Top critical review
Good enough for a beginner, but hard to grow with the amp
Reviewed in the United States on January 7, 2017
I ordered the Fender Champion 20. Being a beginner, I wasn't ready to splurge on a $600 combo tube amp, so I was looking for something simple to amplify my new Epiphone SG. In its price range, the Fender Champion 20 was one of the highest recommended products on Amazon, so I figured I'd give it a shot. Originally, I was deciding between this and the Mustang I (V.2) for $20 more or the Frontman for $40 less, but I wanted some effects (ruling out the frontman) and a simple interface (ruling out the mustang). I also looked at offerings from Roland, Orange, Marshall et al - models including effects were all more expensive and didn't appear to sound much more refined (based on reviews). If you want a really good sounding amp, depending on your style of choice, you need to spend $500 and up, so, in my opinion, there's no real point trying to get the best ~$100-200 amp for future playability.
This amp is exactly what I need as a beginner:
- Headphones and aux connections. Aux is useful if you've got a few drum tracks that you'd like to play alongside your guitar (some books offer downloadable tracks).

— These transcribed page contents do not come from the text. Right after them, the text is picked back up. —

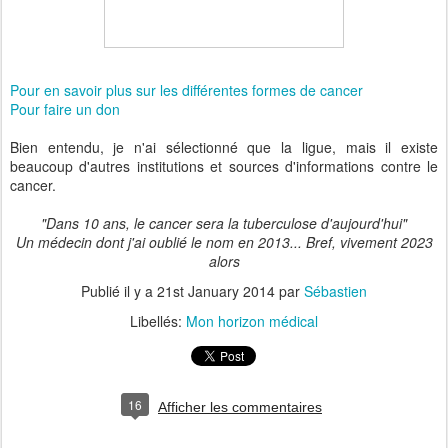
Pour en savoir plus sur les différentes formes de cancer
Pour faire un don
Bien entendu, je n'ai sélectionné que la ligue, mais il existe
beaucoup d'autres institutions et sources d'informations contre le
cancer.
"Dans 10 ans, le cancer sera la tuberculose d'aujourd'hui"
Un médecin dont j'ai oublié le nom en 2013... Bref, vivement 2023
alors
Publié il y a
21st January 2014
par
Sébastien
Libellés:
Mon horizon médical
16
Afficher les commentaires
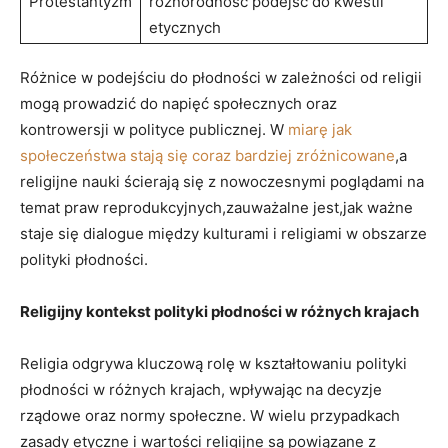
Protestantyzm
różnorodność⁤ podejść do kwestii
etycznych
Różnice w podejściu do płodności w zależności ⁤od⁢ religii
mogą prowadzić do napięć społecznych ⁢oraz ​
kontrowersji⁣ w polityce publicznej. W
miarę jak⁤
społeczeństwa stają się coraz bardziej zróżnicowane
,a
religijne nauki ścierają się z‌ nowoczesnymi poglądami​ na
temat praw reprodukcyjnych,zauważalne jest,jak ważne
staje się dialogue między‍ kulturami i ⁢religiami w obszarze
polityki płodności.
Religijny‍ kontekst polityki płodności w różnych krajach
Religia odgrywa kluczową rolę ⁢w kształtowaniu polityki
płodności w różnych krajach, wpływając na decyzje
rządowe oraz normy społeczne. ⁢W ‍wielu przypadkach
zasady etyczne i wartości ​religijne są powiązane z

- Can digitally simulate ("model") the sound of multiple different amps including classic Fender amps:
01 Tweed Bassman
02 Tweed Deluxe
03 Tweed Champ
04 '65 Twin-Amp
05 '65 Deluxe
06 ‘65 Princeton
07 60s British
08 70s British
09 80s British
11 90s Metal
12 2000 Metal
- Features onboard effects. They're not great, but what do you expect in an amp that costs less than a single decent effects pedal? As a beginner, it's convenient because it gives me a sampling of the cool things you can do with electric guitar effects. Most of the time I leave these off anyway, they're mostly a gimmick. The effects selections are:
01 No effects
02 Reverb + Chorus
03 Reverb Hall
04 Reverb Spring
05 Chorus Fast Sweep
06 Chorus Deep Sweep
08 Delay Slapback
09 Delay Long
10 Delay + Reverb
11 Touch Wah
- very affordable for a practice 20W amp
- very simple controls
- sounds fine
- only 1 channel; can't quickly switch from clean to tweed + spring reverb effect with a single click. I believe the larger Champion amps have a channel switch.
- the voice and effects knobs are continuous, like analog knobs, but operate digitally. This means that they only switch between a preset number of selections. For example, to select my favorite voice - #6 "'65 Princeton" - I have to turn the voice knob to "Blackface" until the tri-color LED turns yellow. This is the least intuitive way to select a sound. A 12-click knob would have been better. It's possible this was simply done to save money, but it's very confusing.
- Major annoyance: when powering off, the amp let's out a HUGE pop. Every time. It's not too disruptive, but if your objective is to be quiet at night in your bedroom, and you decide it's time to turn it off, you hear a loud pop! This could be a deal-breaker for those who are using this as a practice amp in their bedrooms at night. Other reviewers have mentioned this as well.
Conclusion: I gave this 4 stars because it's not the greatest amp in the world, however, if you're new to electric guitar and want to just get a sampling of voices and effects for a very low price, this is the way to go. Once you become an intermediate player, you can upgrade to a tube amp. A quick search on youtube will help you compare tubes to cheap solid state amps. Again, beware of the pop noise when turning off. Otherwise, highly recommend!
Update after a year:
Downgraded my rating to 3 stars. I liked the amp, but it was just so fiddly to get the sound or effects that I wanted. The amp voices just seemed to be the same as increasing the gain, and the metal sounds were mostly unbearable. Jumping from clean to crunch back to clean takes some effort. Instead I recommend a look at the Boss Katana series of amps. For a bit more money, they're much easier to use for a beginner, plus they sound better.